# Source:
——————————
Alex Miles from Mooloo Gympie has ‘found’ the workings of the Italians, thrown in a box in the shed amongst other bits and pieces.  He remembers the ring that was made for him which is long gone, because he wore it to school and the teacher confiscated it.  It was decorated with pieces of coloured hardened plastic, red and green, possibly from Tek* toothbrushes which were army issue. Alex remembers, “Francesco made the ring and he had a small hammer which he brought with him to the farm.  I am not sure where the coins came from because it was against regulations for them to have money.  After he left our farm, his record card has him being awarded 21 days detention on 2.3.1946 for having Australian currency in his possession.  He served this in the detention block at Gaythorne PW & I Camp.”

Alex’s father, Percy Miles reminisced, “Some of the things they used to do to beat the boredom. … Another thing was by tapping the edge of a 2 shilling silver coin (20 cent piece) with a hammer, causing it to flare out, then cutting a hole in the centre, it made a ring you could wear on your finger as a dress ring.”  Coins were 92.5% silver up until 1944-45.

Buonadonna

Liboria Bonadonna seated far right showing ring on his finger

Murchison, Australia. 2 March 1945. Group of Italian prisoners of war (POWs) interned in D2 Compound, No. 13 POW Group. Back row, left to right: 64837 A. Porcaro; 49904 S. Russo; 57220 G. Fino; Unidentified; 45531 V. Di Pietro; 61074 G. De Luca. Front row: 45685 B. Fiorentino; Unidentified; 46171 G. Massaro (holding a piano accordion); 46603 V. Massaro; 55168 L. Buonadonne. Note: The number is an assigned POW number. Photo documentation suggests that names are listed, back row, front row, left to right.

(AWM Image 030229/02 Photographer Stewart, Ronald Leslie)

One ponders, how many rings have survived and are in the collections of Australians and Italians, without their owners knowing their origins.  Liborio Mauro noticed a ring on his grandfather’s (Liborio Bonadonna) finger in a photo taken at Murchison, and he wondered about its origins. He had heard stories of Italian POWs having Australian girlfriends and wondered if the ring might be evidence of a liaison his grandfather had had. Quite possibly Liborio’s ring was a memento, handcrafted from a two shilling coin.

Ring.Florin.POW.1

Australian Florin: Working of Italian POW making a ring

(from the collection of Alex Miles Mooloo)

*Examples of Tek art, made by Australian soldiers can be found in the heraldry collection of the Australian War Memorial.  One such example is the ring below, but the metal used was aluminium.

Miles. Tek 2

Souvenir ring : Private E K Lloyd, 57/60 Battalion

REL27303 Australian War Memorial

Gift to Farmer

Angelo Capone’s gift to his employer and friend George Bury was an ornament he carved while in Cowra Prisoner of War & Internment Camp. It is a treasured Bury family memento from the time Italian prisoners of war lived on their Beerwah farm 1944-1945.
——————————
# Record list:
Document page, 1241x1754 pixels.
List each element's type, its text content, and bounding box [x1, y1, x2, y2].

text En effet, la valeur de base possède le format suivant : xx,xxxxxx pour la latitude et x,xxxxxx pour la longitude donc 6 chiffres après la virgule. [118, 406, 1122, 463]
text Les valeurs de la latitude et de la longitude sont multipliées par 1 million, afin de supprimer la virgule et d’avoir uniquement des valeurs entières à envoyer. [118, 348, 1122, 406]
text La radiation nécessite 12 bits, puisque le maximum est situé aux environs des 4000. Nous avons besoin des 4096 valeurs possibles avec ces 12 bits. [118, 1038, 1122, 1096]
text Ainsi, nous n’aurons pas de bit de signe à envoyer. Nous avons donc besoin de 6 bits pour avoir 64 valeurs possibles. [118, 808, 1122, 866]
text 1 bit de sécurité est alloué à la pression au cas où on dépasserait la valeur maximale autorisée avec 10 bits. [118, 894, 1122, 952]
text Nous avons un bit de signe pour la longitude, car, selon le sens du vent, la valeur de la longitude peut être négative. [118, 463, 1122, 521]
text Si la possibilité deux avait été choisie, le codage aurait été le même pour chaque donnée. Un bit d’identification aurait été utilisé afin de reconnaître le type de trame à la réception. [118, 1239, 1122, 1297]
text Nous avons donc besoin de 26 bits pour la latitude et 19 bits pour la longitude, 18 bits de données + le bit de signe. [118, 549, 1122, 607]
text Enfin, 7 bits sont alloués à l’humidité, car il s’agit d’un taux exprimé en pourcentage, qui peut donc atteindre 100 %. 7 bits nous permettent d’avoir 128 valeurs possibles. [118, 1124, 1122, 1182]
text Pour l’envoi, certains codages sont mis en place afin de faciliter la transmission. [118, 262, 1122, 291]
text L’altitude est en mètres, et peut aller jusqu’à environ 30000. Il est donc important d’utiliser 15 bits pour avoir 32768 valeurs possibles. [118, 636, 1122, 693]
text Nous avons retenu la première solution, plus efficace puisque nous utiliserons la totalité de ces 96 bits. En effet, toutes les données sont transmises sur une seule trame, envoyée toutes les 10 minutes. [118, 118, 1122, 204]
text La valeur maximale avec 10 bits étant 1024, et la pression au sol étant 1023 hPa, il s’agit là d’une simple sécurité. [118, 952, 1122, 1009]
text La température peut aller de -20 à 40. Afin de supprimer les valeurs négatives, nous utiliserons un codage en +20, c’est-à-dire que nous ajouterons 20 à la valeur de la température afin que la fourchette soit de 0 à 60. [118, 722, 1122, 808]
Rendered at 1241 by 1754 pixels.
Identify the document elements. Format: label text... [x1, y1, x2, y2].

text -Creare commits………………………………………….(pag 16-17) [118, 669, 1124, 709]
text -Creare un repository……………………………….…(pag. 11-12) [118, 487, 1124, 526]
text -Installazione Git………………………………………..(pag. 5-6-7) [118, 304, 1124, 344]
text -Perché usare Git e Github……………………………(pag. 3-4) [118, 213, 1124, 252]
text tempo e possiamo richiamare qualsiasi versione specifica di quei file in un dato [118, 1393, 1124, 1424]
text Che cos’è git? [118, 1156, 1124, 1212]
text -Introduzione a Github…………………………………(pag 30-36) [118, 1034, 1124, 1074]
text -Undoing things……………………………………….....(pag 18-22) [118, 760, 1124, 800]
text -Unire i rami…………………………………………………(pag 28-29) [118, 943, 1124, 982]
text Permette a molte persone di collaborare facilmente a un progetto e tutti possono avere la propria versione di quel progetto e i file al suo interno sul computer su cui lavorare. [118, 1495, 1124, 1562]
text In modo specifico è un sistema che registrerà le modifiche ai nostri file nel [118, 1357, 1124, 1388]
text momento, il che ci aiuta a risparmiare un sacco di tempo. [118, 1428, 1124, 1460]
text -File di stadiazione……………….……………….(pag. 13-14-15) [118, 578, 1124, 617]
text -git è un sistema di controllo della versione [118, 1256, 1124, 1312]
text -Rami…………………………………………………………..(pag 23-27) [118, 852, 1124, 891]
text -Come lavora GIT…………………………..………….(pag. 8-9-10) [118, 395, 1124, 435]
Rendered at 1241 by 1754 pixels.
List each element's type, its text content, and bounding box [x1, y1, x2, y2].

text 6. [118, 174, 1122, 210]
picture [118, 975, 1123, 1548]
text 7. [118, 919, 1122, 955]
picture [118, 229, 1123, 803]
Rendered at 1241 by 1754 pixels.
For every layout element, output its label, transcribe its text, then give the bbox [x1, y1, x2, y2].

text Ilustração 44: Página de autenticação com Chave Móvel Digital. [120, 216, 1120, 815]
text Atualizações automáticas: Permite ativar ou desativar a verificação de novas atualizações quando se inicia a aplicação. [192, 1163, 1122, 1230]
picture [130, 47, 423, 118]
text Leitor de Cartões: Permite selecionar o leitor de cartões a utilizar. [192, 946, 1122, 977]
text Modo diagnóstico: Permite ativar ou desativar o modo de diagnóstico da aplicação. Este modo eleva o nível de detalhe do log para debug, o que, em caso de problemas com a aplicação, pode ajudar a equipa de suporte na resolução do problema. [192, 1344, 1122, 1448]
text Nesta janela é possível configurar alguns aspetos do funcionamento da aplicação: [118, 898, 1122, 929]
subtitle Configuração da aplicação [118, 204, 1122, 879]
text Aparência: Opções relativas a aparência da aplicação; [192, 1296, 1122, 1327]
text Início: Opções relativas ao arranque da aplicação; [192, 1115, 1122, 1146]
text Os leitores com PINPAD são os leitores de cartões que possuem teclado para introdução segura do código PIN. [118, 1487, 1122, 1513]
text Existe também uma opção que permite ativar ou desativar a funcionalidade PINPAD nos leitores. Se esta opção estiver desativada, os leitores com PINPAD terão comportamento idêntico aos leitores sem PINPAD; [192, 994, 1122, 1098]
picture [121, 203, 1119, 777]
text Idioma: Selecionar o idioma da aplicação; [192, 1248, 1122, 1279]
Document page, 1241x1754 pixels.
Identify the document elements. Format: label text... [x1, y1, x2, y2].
——————————
# Problems and tasks:
[1] According to the passage about Italian prisoner-of-war rings, what penalty was Francesco awarded on 2.3.1946, and for what reason?
[2] Reproduce everything in the passage about Italian prisoner-of-war rings from "Gift to Farmer" down to "Beerwah farm 1944-1945.".
[3] Summarize the passage about Italian prisoner-of-war rings in three sentences.

# Answers:
[1] He was awarded 21 days detention for having Australian currency in his possession.

[2]
Gift to Farmer

Angelo Capone’s gift to his employer and friend George Bury was an ornament he carved while in Cowra Prisoner of War & Internment Camp. It is a treasured Bury family memento from the time Italian prisoners of war lived on their Beerwah farm 1944-1945.

[3] Alex Miles from Mooloo Gympie found the Italians' ring workings in a box in the shed and remembers a ring Francesco made for him, which a teacher confiscated. His father, Percy Miles, recalled that prisoners made a wearable ring by tapping the edge of a 2 shilling silver coin with a hammer until it flared out and then cutting a hole in the center. Liborio Mauro wondered about a ring on his grandfather Liborio Bonadonna's finger in a photo taken at Murchison, and it was quite possibly a memento handcrafted from a two shilling coin.